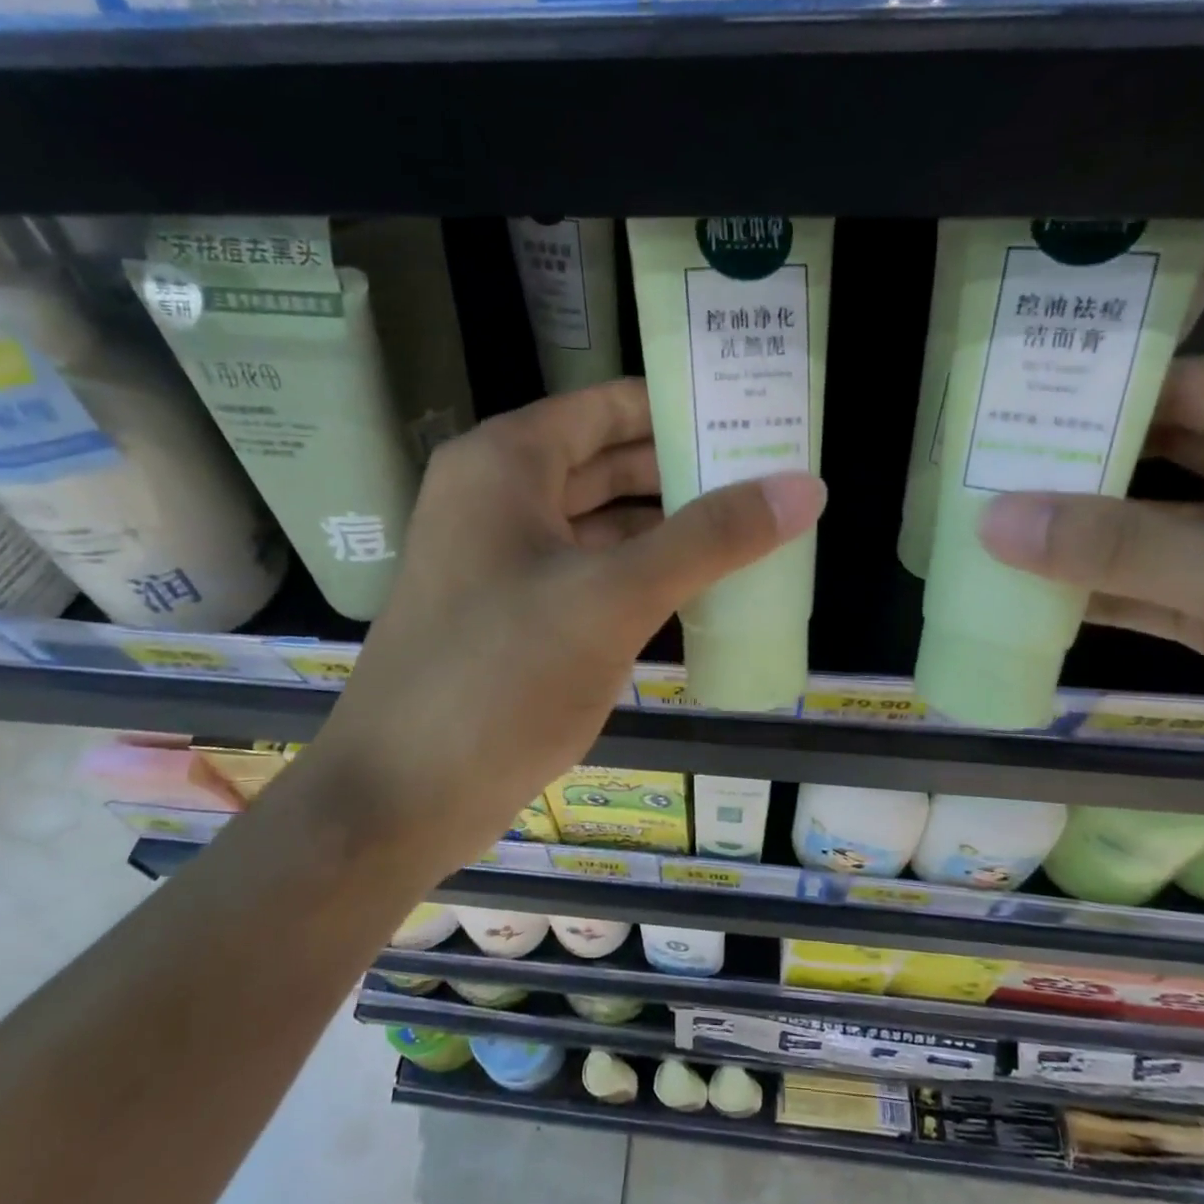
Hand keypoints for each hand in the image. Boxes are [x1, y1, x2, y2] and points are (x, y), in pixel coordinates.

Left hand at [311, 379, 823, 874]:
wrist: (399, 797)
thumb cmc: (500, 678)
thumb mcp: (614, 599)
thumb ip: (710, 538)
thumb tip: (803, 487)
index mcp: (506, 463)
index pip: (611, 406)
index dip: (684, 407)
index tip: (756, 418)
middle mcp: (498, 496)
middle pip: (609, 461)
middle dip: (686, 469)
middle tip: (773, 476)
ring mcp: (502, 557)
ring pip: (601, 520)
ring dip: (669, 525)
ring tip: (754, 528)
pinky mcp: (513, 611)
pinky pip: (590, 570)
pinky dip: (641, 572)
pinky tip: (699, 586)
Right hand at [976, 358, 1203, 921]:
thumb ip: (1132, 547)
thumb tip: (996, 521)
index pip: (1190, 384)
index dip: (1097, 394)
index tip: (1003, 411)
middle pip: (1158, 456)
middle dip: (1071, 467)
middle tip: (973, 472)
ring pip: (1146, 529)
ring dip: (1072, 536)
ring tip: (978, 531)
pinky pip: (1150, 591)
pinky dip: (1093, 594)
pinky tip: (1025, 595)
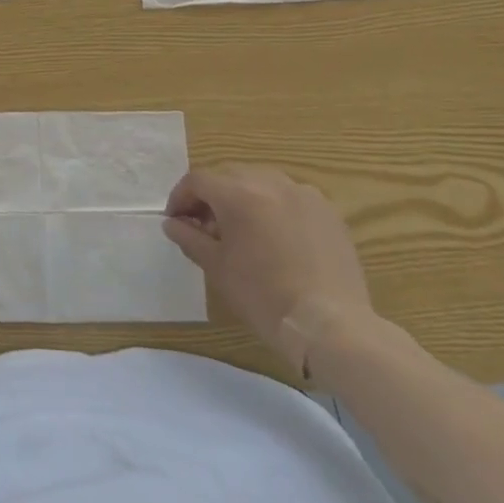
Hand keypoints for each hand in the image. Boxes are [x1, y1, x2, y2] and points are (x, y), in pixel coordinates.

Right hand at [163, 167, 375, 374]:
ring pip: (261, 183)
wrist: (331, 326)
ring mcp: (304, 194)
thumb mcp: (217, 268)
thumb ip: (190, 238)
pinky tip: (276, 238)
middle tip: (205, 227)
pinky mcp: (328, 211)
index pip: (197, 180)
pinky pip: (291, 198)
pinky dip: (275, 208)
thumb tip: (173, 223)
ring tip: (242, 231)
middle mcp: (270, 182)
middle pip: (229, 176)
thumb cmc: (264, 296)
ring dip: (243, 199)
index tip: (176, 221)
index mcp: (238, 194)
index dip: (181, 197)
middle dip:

________________________

▸ **Problem to work on**
The expected output is every line of the data, unchanged, with the pictures skipped.

▸ **Answer for the task**
Hand keypoints for each hand in the image. Boxes are [x1, y1, x2, y2] and points are (x, y), in pixel coordinates.

Left hand at [311, 379, 823, 874]:
wrist: (399, 797)
thumb cmc: (500, 678)
thumb mcp: (614, 599)
thumb ip: (710, 538)
thumb tip: (803, 487)
index mcp: (506, 463)
index pip: (611, 406)
index dip: (684, 407)
index tip: (756, 418)
middle mcp: (498, 496)
middle pip: (609, 461)
middle dip: (686, 469)
middle tip: (773, 476)
ring mcp: (502, 557)
ring pip: (601, 520)
ring dip: (669, 525)
ring tip: (754, 528)
pinky mcp: (513, 611)
pinky pip: (590, 570)
pinky dip: (641, 572)
pinky tip: (699, 586)
Right hand at [976, 358, 1203, 921]:
thumb ip: (1132, 547)
thumb tip: (996, 521)
index pip: (1190, 384)
index dip: (1097, 394)
index tip: (1003, 411)
middle pip: (1158, 456)
middle dip: (1071, 467)
middle tip: (973, 472)
ring pip: (1146, 529)
ring dip: (1072, 536)
ring tip: (978, 531)
pinky pip: (1150, 591)
pinky dip: (1093, 594)
pinky tip: (1025, 595)
Hand keypoints for each hand in the image. Boxes are [x1, y1, x2, y2] and points are (x, y), in pixel coordinates.

Right hand at [163, 167, 375, 374]:
ring pip: (261, 183)
wrist: (331, 326)
ring mcp: (304, 194)
thumb mcp: (217, 268)
thumb ip: (190, 238)
pinky tip: (276, 238)
middle tip: (205, 227)
pinky mcp: (328, 211)
index pip: (197, 180)
pinky pip: (291, 198)
pinky dip: (275, 208)
thumb tip: (173, 223)
ring tip: (242, 231)
middle mcp: (270, 182)
middle pip: (229, 176)
thumb cmc: (264, 296)
ring dip: (243, 199)
index tip: (176, 221)
index mcp: (238, 194)
index dip: (181, 197)
middle dip:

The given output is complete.